* _Check your understanding_
• 1. In the passage below on B. henselae growth and rRNA content, translate this sentence into Spanish: "Accordingly, the rRNA content was marginal, as shown by FISH."
• 2. Carry on the passage below on B. henselae growth and rRNA content, starting after its last sentence.

====== Document excerpt

The major goal of this study was to determine the impact of endothelial cells on growth of B. henselae, the aetiological agent of BA in man ( Anderson and Neuman, 1997). Co-culture of B. henselae with mammalian cells enhances the recovery of B. henselae from patients' specimens compared with standard agar-based culture techniques ( Drancourt et al., 1996; LaScola and Raoult, 1999). By means of FISH using rRNA-targeted oligonucleotides, we have analysed the rRNA content and growth rate of B. henselae exposed to different environments. The most salient findings of our study were that (i) rRNA synthesis, and thus the growth rate, of B. henselae was rapidly increased upon co-culture with viable endothelial cells with intact protein synthesis and (ii) intracellular growth, but not increase of bacterial rRNA production, depends on de novo protein synthesis of the host cell.

A direct correlation between rRNA content and growth rate was first shown for Salmonella typhimurium ( Schaechter et al., 1958 ). Signals conferred by FISH correspond to the cellular rRNA content and growth rate ( DeLong et al., 1989 ; Wallner et al., 1993 ). Therefore, the amount of a fluorescent rRNA-targeted probe bound to bacteria reflects the growth rate and metabolic activity ( DeLong et al., 1989 ). Slowly growing bacteria, however, have a low cellular rRNA content ( Kemp et al., 1993 ; Kerkhof and Ward, 1993). B. henselae grows slowly on Columbia agar base. Accordingly, the rRNA content was marginal, as shown by FISH. However, a weak fluorescence intensity revealed by means of FISH could also result from a poor permeability of the fixed bacterial cells for the oligonucleotide probes ( DeLong et al., 1989 ). Because of bright fluorescence signals in internal controls including E. coli (data not shown) and B. henselae co-cultured with host cells over several time periods, we can conclude that the low fluorescence signal obtained by FISH of B. henselae grown on agar plates is in fact due to a low ribosomal content.

============
====== Entries shown

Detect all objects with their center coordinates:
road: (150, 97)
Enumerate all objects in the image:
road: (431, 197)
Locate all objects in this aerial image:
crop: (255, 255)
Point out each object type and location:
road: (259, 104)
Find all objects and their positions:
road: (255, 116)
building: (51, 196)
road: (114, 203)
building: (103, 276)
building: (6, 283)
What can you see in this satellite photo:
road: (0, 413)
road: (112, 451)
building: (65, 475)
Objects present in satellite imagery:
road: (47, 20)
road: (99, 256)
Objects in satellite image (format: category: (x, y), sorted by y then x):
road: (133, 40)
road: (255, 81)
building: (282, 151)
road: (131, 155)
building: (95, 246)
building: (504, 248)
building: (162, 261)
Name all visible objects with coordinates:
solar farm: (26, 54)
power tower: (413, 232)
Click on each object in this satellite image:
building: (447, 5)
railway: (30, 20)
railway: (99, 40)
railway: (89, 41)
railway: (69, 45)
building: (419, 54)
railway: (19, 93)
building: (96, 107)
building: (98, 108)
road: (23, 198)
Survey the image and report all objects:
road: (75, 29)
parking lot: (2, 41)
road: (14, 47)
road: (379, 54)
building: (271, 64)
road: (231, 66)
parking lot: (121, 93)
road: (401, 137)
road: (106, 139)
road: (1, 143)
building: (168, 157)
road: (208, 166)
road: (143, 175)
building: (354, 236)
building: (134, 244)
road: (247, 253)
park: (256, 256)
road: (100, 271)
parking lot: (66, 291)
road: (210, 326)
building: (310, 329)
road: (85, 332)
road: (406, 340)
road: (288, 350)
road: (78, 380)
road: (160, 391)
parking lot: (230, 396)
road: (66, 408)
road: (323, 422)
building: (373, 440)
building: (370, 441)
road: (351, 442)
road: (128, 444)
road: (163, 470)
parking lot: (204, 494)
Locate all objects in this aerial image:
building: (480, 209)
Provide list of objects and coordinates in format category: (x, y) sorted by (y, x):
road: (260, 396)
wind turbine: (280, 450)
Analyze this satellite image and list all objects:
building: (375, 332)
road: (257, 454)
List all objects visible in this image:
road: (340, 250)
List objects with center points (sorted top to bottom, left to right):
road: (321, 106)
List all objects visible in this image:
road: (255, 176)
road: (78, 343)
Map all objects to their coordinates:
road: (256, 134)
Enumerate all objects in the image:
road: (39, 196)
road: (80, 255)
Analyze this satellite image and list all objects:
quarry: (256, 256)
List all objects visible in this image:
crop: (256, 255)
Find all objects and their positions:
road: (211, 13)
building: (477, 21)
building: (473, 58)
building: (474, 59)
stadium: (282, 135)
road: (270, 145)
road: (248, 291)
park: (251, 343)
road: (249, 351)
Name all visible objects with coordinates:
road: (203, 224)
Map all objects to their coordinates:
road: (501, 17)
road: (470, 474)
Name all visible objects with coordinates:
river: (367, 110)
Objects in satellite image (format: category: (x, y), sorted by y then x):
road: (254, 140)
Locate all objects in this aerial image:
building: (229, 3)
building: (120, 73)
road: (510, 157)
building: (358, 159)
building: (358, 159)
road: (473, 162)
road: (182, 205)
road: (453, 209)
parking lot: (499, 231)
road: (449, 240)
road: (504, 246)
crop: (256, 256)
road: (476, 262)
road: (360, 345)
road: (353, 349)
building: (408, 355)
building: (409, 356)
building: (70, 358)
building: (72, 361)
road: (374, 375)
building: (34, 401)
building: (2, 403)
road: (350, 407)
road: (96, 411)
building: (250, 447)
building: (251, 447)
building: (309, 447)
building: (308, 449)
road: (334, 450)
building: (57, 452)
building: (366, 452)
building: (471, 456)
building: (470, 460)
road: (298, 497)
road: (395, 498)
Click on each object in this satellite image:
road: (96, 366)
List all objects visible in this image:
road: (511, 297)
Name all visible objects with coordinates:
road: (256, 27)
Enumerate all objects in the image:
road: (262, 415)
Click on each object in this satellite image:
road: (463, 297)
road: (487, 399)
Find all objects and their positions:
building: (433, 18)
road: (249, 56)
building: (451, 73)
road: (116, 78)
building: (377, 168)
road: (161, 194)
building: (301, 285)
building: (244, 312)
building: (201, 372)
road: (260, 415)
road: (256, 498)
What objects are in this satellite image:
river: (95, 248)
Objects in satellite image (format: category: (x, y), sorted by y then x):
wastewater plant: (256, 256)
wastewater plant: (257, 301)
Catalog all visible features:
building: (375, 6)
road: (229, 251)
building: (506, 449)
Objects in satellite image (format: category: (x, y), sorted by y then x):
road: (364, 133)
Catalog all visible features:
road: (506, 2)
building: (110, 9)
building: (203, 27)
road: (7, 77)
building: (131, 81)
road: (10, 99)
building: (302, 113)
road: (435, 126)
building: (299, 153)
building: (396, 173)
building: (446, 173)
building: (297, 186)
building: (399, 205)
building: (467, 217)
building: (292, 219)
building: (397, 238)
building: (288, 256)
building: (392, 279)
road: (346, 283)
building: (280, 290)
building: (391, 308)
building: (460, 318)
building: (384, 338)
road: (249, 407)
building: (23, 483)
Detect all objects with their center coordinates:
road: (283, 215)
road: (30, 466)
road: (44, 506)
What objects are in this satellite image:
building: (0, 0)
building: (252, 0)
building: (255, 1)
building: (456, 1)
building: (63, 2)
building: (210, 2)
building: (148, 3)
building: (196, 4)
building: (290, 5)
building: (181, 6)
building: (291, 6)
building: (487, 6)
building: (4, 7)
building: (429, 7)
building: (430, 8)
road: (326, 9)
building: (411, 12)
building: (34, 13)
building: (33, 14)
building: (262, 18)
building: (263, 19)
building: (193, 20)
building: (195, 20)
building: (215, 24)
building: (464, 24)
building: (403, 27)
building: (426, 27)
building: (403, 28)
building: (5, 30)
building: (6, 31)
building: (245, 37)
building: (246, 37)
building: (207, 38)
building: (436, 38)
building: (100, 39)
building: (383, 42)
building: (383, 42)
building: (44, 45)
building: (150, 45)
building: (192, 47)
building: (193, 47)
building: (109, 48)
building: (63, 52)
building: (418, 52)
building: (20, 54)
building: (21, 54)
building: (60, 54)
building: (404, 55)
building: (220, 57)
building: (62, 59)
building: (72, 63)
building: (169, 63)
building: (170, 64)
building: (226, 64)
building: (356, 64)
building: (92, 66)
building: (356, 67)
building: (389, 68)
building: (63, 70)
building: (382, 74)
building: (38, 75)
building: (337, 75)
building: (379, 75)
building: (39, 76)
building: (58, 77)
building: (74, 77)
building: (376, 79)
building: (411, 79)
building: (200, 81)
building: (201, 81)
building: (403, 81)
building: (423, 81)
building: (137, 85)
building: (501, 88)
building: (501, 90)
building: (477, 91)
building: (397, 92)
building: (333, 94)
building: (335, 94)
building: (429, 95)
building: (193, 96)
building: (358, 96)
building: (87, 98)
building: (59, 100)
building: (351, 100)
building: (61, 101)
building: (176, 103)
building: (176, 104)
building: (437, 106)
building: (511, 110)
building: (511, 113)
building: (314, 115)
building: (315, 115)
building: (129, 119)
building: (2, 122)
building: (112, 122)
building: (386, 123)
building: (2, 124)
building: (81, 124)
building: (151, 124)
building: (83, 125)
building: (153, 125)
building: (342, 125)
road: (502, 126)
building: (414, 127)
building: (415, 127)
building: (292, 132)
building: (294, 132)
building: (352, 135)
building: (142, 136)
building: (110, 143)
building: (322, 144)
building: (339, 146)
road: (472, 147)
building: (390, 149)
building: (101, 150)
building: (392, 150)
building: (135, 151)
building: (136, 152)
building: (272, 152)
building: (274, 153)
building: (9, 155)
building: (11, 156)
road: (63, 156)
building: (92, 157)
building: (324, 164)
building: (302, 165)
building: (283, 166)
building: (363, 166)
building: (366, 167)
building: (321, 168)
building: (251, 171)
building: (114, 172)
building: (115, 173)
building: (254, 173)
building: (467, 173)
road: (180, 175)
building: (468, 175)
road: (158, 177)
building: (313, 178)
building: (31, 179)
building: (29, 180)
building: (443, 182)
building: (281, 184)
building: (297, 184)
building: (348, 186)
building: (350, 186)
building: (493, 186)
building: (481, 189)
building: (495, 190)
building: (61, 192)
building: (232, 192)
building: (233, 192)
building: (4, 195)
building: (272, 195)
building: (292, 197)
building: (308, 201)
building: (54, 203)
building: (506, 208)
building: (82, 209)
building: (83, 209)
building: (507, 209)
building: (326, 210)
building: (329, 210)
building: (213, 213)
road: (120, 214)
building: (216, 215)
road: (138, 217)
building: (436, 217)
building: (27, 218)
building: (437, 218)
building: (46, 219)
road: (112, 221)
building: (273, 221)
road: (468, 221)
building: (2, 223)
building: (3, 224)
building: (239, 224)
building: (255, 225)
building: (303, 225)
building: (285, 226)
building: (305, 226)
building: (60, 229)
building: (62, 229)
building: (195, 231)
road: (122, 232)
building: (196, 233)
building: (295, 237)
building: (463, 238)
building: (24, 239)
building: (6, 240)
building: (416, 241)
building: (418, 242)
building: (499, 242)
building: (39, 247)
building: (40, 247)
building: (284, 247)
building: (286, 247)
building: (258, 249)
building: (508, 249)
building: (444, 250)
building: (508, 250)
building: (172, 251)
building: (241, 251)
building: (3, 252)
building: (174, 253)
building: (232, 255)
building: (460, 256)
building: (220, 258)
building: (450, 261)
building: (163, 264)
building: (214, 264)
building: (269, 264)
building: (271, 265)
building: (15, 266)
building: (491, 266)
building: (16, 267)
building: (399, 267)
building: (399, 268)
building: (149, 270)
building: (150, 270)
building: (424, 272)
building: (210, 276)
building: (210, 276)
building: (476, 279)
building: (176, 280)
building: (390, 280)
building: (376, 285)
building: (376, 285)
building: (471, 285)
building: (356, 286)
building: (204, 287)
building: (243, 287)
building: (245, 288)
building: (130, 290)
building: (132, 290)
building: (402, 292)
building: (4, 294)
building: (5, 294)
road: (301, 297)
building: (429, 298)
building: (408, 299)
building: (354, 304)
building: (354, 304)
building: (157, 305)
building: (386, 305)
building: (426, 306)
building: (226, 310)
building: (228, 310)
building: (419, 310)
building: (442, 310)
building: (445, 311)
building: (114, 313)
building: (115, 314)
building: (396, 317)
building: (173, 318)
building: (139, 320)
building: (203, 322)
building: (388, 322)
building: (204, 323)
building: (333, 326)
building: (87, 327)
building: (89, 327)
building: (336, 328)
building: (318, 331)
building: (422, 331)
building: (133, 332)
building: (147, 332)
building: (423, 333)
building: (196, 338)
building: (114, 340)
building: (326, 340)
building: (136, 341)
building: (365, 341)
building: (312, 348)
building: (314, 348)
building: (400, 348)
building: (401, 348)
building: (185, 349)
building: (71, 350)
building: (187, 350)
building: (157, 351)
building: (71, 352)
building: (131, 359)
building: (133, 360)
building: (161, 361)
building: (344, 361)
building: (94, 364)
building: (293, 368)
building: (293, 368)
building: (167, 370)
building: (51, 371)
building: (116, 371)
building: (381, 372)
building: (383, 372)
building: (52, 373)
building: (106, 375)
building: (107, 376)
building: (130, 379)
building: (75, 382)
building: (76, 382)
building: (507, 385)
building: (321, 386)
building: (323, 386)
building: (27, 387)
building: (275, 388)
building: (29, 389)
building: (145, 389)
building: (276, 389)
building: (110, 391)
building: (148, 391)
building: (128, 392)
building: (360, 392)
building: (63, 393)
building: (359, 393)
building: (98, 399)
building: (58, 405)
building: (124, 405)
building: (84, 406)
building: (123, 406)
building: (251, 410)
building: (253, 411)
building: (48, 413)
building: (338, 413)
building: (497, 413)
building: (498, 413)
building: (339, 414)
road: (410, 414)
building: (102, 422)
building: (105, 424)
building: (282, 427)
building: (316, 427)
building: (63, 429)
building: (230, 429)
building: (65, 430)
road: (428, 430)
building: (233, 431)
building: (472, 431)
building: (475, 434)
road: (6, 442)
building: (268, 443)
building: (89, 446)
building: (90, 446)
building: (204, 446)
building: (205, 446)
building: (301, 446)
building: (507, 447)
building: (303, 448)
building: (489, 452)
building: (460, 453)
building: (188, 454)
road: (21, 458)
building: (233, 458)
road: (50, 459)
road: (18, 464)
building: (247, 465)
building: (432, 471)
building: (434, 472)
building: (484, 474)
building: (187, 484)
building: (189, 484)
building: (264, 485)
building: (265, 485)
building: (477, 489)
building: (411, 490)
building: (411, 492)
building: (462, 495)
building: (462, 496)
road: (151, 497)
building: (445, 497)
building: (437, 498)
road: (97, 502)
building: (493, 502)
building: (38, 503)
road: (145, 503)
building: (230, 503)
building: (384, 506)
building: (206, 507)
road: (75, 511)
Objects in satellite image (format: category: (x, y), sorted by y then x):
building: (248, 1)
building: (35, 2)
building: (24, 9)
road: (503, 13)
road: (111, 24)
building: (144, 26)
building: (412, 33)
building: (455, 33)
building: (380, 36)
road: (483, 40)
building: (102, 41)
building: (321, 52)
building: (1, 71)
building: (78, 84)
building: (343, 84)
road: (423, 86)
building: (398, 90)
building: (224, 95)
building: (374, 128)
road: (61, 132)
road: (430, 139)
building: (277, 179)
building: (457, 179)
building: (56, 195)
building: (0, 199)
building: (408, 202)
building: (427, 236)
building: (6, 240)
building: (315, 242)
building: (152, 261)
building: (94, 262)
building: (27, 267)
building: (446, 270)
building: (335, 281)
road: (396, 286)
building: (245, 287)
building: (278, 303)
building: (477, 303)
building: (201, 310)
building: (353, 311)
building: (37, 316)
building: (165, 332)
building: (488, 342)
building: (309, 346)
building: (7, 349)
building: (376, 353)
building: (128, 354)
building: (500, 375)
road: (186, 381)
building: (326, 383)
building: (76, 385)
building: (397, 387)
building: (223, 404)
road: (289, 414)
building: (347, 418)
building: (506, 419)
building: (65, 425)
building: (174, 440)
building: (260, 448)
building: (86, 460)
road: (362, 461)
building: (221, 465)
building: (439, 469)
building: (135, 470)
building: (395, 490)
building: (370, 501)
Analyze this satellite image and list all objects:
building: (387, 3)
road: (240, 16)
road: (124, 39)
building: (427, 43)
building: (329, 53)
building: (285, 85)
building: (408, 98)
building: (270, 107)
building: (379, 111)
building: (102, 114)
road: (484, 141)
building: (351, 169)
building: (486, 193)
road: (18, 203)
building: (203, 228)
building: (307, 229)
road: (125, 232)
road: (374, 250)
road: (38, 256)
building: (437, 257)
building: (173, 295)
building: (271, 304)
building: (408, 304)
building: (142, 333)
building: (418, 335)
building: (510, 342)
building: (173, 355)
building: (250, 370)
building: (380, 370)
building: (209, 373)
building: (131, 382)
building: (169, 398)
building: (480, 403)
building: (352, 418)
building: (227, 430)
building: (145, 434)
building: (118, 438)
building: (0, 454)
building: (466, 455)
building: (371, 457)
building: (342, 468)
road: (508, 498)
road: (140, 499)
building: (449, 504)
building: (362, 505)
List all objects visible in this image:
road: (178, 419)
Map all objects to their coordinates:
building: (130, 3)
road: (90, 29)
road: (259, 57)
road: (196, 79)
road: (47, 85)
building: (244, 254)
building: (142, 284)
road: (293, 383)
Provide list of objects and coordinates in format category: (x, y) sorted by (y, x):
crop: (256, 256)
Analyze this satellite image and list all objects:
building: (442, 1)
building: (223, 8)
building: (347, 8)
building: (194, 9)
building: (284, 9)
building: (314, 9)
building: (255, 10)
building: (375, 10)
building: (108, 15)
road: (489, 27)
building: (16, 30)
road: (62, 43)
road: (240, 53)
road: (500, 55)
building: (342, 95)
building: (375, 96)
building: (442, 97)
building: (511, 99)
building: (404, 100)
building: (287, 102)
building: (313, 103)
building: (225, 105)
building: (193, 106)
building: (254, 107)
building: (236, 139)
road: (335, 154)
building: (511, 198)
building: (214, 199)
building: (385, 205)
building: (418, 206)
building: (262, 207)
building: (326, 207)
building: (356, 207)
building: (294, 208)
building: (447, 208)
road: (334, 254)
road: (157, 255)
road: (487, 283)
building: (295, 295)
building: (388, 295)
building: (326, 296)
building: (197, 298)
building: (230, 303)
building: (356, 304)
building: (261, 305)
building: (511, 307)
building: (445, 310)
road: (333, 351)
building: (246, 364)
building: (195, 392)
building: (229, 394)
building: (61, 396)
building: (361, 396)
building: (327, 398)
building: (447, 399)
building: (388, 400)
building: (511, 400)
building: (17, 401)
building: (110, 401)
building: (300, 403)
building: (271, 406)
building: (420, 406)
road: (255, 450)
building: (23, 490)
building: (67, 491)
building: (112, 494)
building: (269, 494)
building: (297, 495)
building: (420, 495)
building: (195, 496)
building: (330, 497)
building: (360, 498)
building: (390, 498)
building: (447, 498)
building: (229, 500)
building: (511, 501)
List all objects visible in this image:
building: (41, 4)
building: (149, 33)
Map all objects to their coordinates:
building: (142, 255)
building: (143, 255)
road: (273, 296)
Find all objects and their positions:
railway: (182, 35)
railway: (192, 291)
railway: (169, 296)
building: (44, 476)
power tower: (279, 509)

============

* _Responses to the exercise_
• 1. En consecuencia, el contenido de ARNr era mínimo, según mostró la FISH.

• 2.
A strong increase of rRNA content was detectable starting 30 min after inoculation, especially in bacteria adherent to or that had invaded host cells, suggesting a significantly higher growth rate of adherent and intracellular B. henselae. Adherence to host cells appeared to be sufficient to induce an increased rRNA content which reached maximum levels after ∼18 h. This phenomenon was observed upon co-culture with different cell lines (data not shown) and different Bartonella strains (data not shown), indicating that these results are not a Bartonella strain- or cell line-specific phenomenon.

The brightest fluorescence signal by FISH was observed in bacteria located intracellularly as single perinuclear scattered bacteria or within invasomes, suggesting that B. henselae can replicate intracellularly ( Fig. 8). This observation was supported by transmission electron microscopy (TEM) studies that frequently revealed dividing bacterial cells. Moreover, determination of the intracellular growth rate by gentamicin kill assay demonstrated ∼1000-fold increased bacterial numbers within 48 h, suggesting a generation time of at least ∼5 h that was similar to other Proteobacteria, e.g. Rickettsia spp., Anaplasma marginale or Legionella pneumophila ranging from 4 to 17 h ( Hidalgo, 1975; Ristroph et al., 1981 ; Pang and Winkler, 1994). Therefore, B. henselae can be considered as a facultative intracellular pathogen. PFA- or glutaraldehyde-fixed endothelial cells did not promote an increased rRNA content in B. henselae, suggesting that interaction of B. henselae with viable cells is required for this phenomenon. Treatment of host cells with Cy-D, nocodazole or taxol did not affect either intracellular growth or fluorescence signals and thus rRNA content in B. henselae. Therefore, intracellular growth of B. henselae appears to be actin and microtubuli independent.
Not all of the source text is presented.